Talisman Energy USA Inc. is being sued by oil and natural gas royalty owners with interests in the Eagle Ford Shale for allegedly manipulating production volumes by as much as 20-30%.
Eugene and Kimberly Cran of DeWitt County, TX filed the claim against Talisman, which gained entry into the Eagle Ford six years ago in a 50-50 venture with Statoil ASA (see Shale Daily, Oct. 12, 2010). The lawsuit, filed in U.S. District Court for the Southern District of Texas, Victoria Division, claims breach of the contract, fraud, conversion and unjust enrichment (Cran v. Talisman Energy USA Inc., No. 6:16-CV-00064).
Talisman was taken over by Spain’s Repsol SA last year (see Daily GPI, Dec. 16, 2014). Repsol in turn sold part of its Eagle Ford stake in an asset swap with Statoil, retaining 37% interest. The joint venture between Talisman and Statoil now includes about 4,500 oil and gas leases covering 59,000 net acres and 494 producing wells, according to Provost Umphrey Law Firm LLP, which is representing the Cran family.
“In 2014, Talisman reported its share of Eagle Ford production topped 22,000 bbl of oil/condensate per day and represented approximately 20% of its proven reserves,” the law firm noted. Three years ago Talisman and Statoil revised their agreement, allowing Statoil to assume well operations for half of the venture, while Talisman remained the operator for the remaining wells.
“As a result, the Crans and other royalty owners began receiving monthly checks from both companies rather than Talisman alone,” Provost noted. After the operations were transferred, the Crans claimed they began receiving checks from Talisman “with substantial variances in production volumes compared to those reflected in their Statoil royalty payments.” The shorted production volumes and shorted payments are the “skim,” the lawsuit claimed.
“Talisman is accused of secretly altering wellhead production data by arbitrarily reducing the measured volumes of oil and gas by as much as 20%,” Provost stated. “The royalty owners say Talisman further reduced the measured volumes in the spring of 2015, shortly after the company was purchased” by Repsol. Early this year Talisman gave up all operator responsibilities in the Eagle Ford and Statoil became the sole operator.
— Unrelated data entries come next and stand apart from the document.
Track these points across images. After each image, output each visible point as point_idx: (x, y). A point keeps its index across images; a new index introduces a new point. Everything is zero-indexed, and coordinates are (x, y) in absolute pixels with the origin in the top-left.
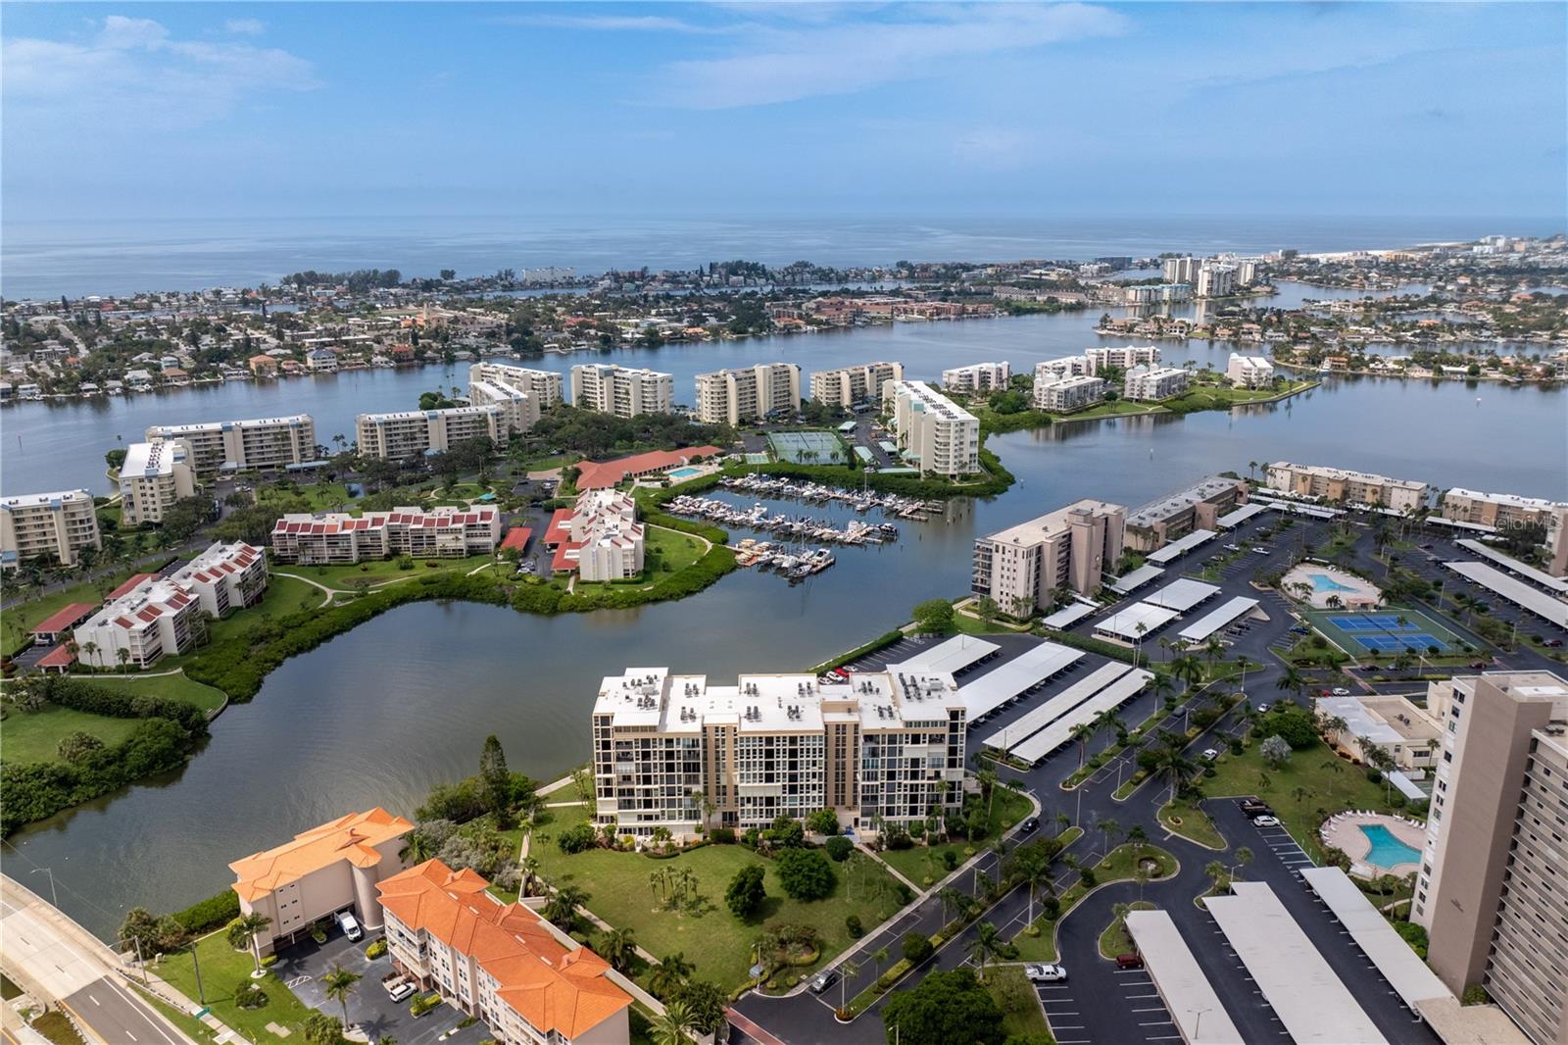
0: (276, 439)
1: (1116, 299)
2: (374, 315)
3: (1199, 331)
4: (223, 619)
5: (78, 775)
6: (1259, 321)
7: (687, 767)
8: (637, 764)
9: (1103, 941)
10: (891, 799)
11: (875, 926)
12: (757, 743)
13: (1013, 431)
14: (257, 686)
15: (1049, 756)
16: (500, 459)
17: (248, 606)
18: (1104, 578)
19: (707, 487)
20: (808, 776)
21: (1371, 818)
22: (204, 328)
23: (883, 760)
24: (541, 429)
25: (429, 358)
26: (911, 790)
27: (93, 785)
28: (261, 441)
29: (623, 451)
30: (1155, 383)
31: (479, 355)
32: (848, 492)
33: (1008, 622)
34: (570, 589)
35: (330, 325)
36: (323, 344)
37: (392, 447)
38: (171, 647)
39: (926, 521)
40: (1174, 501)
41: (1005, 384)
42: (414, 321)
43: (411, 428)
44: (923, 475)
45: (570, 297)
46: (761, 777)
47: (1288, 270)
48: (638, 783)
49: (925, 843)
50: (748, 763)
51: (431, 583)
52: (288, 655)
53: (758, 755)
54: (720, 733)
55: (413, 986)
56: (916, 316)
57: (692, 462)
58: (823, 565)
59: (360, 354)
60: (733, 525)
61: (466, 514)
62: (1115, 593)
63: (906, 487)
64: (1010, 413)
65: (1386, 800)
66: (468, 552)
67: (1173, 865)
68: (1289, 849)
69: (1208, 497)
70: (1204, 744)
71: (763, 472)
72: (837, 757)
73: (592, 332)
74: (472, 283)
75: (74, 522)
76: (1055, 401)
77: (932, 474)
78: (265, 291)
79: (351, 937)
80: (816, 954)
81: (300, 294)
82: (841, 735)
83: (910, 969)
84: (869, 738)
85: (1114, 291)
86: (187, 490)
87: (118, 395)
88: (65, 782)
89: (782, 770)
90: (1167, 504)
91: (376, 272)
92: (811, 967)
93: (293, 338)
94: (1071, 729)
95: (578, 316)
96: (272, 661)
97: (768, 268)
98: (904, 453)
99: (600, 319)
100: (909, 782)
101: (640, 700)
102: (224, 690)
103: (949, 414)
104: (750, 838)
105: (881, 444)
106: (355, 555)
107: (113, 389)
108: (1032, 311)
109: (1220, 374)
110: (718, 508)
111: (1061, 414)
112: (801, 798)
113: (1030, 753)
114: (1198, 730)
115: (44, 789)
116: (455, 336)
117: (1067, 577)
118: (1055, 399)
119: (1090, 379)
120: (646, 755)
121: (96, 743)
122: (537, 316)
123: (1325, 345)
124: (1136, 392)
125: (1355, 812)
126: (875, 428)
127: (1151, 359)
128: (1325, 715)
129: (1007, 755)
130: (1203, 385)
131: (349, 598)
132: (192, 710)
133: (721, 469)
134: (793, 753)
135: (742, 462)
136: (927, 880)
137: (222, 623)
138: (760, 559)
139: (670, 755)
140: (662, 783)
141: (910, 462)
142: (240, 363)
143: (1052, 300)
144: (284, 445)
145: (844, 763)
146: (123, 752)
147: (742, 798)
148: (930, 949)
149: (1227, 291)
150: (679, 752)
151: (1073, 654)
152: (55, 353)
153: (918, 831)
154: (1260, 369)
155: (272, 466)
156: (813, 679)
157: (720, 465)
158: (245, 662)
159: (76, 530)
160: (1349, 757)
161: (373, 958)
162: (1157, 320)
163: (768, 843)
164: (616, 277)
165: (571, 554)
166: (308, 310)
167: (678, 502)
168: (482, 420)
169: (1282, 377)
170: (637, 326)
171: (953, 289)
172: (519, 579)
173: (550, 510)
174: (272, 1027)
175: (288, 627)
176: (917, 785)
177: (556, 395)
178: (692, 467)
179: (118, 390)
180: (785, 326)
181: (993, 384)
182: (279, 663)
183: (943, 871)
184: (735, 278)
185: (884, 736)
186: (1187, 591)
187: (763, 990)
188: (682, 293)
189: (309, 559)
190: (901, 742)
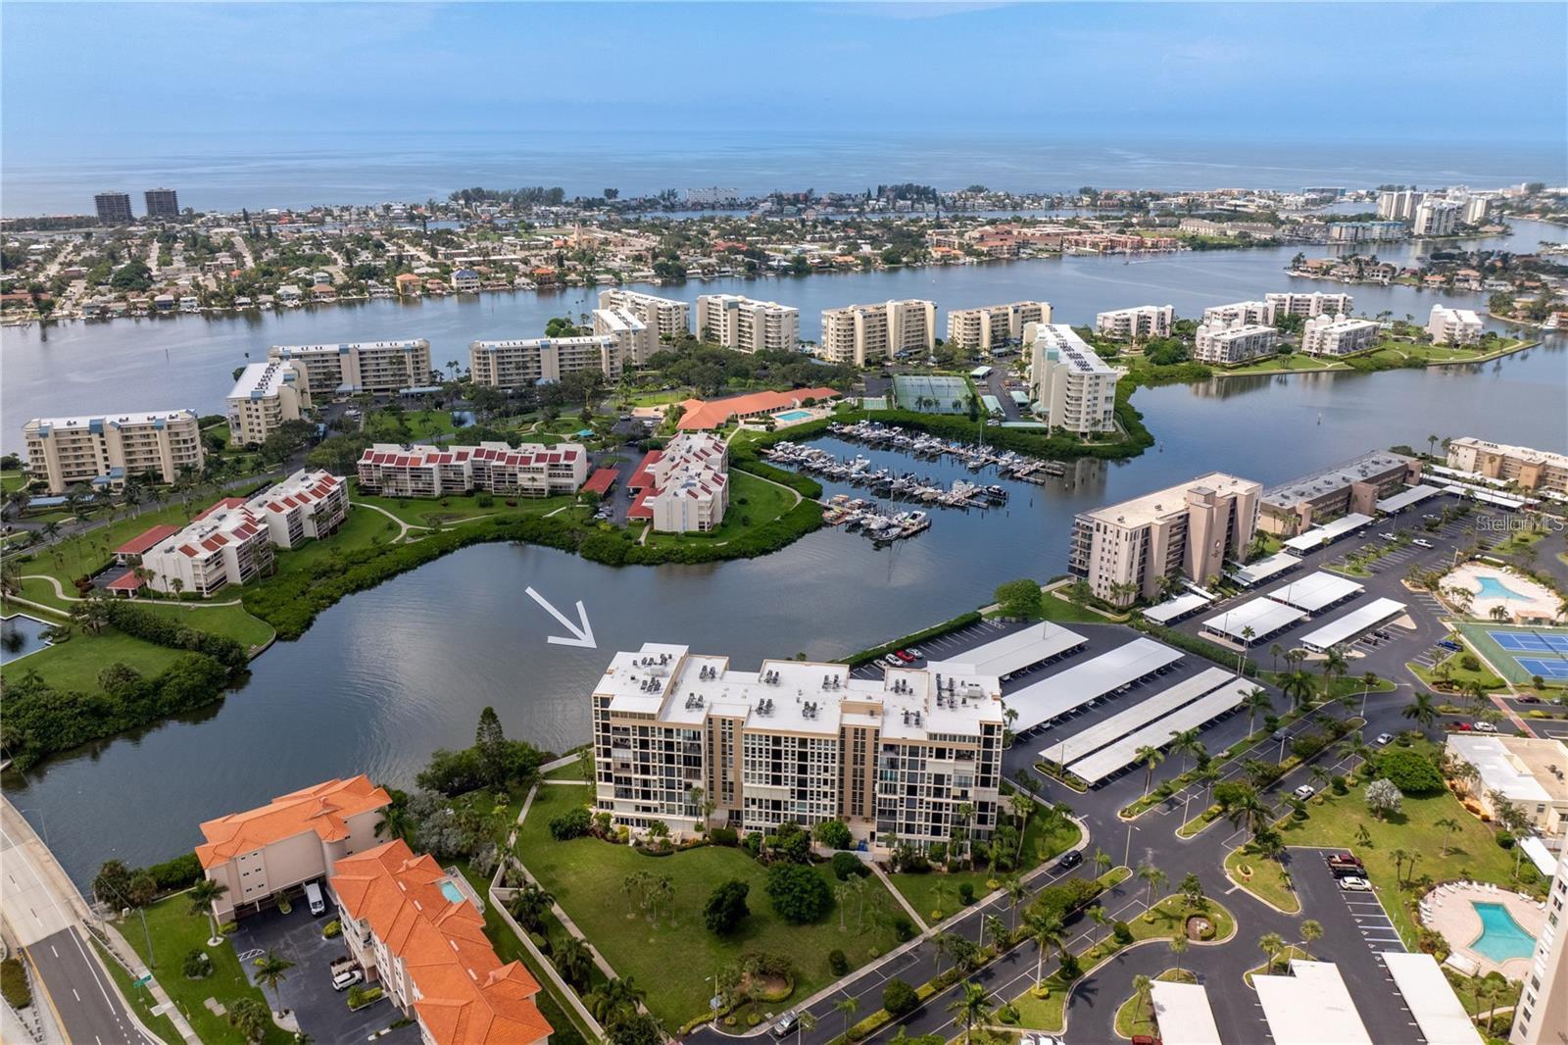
0: (391, 363)
1: (1317, 235)
2: (530, 234)
3: (1407, 275)
4: (294, 550)
5: (111, 706)
6: (1479, 267)
7: (687, 761)
8: (635, 752)
9: (1122, 1014)
10: (911, 816)
11: (864, 963)
12: (764, 742)
13: (1168, 384)
14: (308, 624)
15: (1113, 776)
16: (610, 392)
17: (321, 538)
18: (1225, 564)
19: (815, 433)
20: (819, 783)
21: (1490, 893)
22: (365, 244)
23: (903, 774)
24: (658, 361)
25: (571, 281)
26: (934, 808)
27: (124, 718)
28: (378, 364)
29: (737, 389)
30: (1338, 337)
31: (621, 280)
32: (963, 447)
33: (1105, 610)
34: (642, 539)
35: (483, 244)
36: (472, 264)
37: (504, 375)
38: (235, 578)
39: (1043, 484)
40: (1327, 478)
41: (1168, 331)
42: (566, 242)
43: (523, 356)
44: (1051, 432)
45: (728, 219)
46: (767, 778)
47: (1529, 207)
48: (636, 772)
49: (945, 869)
50: (753, 762)
51: (505, 523)
52: (347, 592)
53: (764, 754)
54: (727, 726)
55: (358, 974)
56: (1088, 249)
57: (805, 405)
58: (915, 528)
59: (504, 275)
60: (831, 477)
61: (549, 452)
62: (1236, 585)
63: (1027, 444)
64: (1166, 364)
65: (1514, 873)
66: (550, 492)
67: (1229, 927)
68: (1377, 922)
69: (1371, 475)
70: (1300, 778)
71: (876, 419)
72: (855, 763)
73: (740, 257)
74: (634, 203)
75: (178, 442)
76: (1219, 353)
77: (1061, 431)
78: (432, 207)
79: (314, 911)
80: (788, 991)
81: (466, 210)
82: (859, 740)
83: (889, 1021)
84: (889, 748)
85: (1316, 226)
86: (292, 413)
87: (268, 309)
88: (98, 711)
89: (790, 772)
90: (1319, 483)
91: (540, 189)
92: (780, 1005)
93: (446, 256)
94: (1138, 751)
95: (730, 240)
96: (329, 597)
97: (941, 194)
98: (1034, 405)
99: (750, 244)
100: (932, 799)
101: (645, 683)
102: (274, 625)
103: (1084, 366)
104: (751, 843)
105: (1013, 393)
106: (437, 490)
107: (264, 304)
108: (1220, 247)
109: (1419, 329)
110: (819, 457)
111: (1224, 367)
112: (811, 805)
113: (1091, 771)
114: (1297, 760)
115: (75, 719)
116: (602, 258)
117: (1181, 563)
118: (1219, 349)
119: (1262, 329)
120: (644, 744)
121: (133, 675)
122: (689, 240)
123: (1555, 297)
124: (1315, 346)
125: (1470, 883)
126: (1011, 374)
127: (1340, 308)
128: (1455, 757)
129: (1064, 771)
130: (1397, 340)
131: (422, 534)
132: (233, 646)
133: (835, 413)
134: (803, 756)
135: (857, 407)
136: (935, 915)
137: (293, 553)
138: (848, 518)
139: (669, 746)
140: (661, 774)
141: (1040, 415)
142: (388, 280)
143: (1243, 235)
144: (400, 369)
145: (862, 770)
146: (158, 685)
147: (747, 799)
148: (915, 1001)
149: (1449, 231)
150: (679, 743)
151: (1171, 655)
152: (222, 266)
153: (938, 854)
154: (1466, 325)
155: (387, 390)
156: (843, 671)
157: (833, 409)
158: (302, 597)
159: (180, 450)
160: (1477, 812)
161: (329, 937)
162: (1358, 261)
163: (771, 850)
164: (779, 199)
165: (649, 502)
166: (468, 227)
167: (778, 448)
168: (595, 350)
169: (1494, 334)
170: (786, 252)
171: (1134, 220)
172: (593, 525)
173: (644, 451)
174: (210, 1003)
175: (353, 563)
176: (941, 804)
177: (682, 325)
178: (805, 410)
179: (268, 305)
180: (942, 257)
181: (1154, 330)
182: (334, 601)
183: (957, 904)
184: (902, 202)
185: (904, 747)
186: (1322, 588)
187: (720, 1025)
188: (843, 218)
189: (392, 491)
190: (923, 755)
“When Talisman entered the U.S. market, they were totally unprepared to manage fractional ownership interest by individual royalty owners whose rights and remedies are governed by their lease terms,” said lead counsel Bryan O. Blevins of Provost. “Our clients have been and are still being significantly and purposely underpaid by Talisman for their mineral rights, and our goal is to make sure that the appropriate parties are held accountable. Talisman’s manipulation of production volumes and shorted royalty payments were intentional and may have been related to the Repsol acquisition.”
Many producers face royalty underpayment lawsuits across the country, including for alleged underpayments in the Eagle Ford. Chesapeake Energy Corp. faces allegations that it cheated landowners in the Eagle Ford for leases across nearly 16,000 acres and 85 producing wells (see Shale Daily, March 11).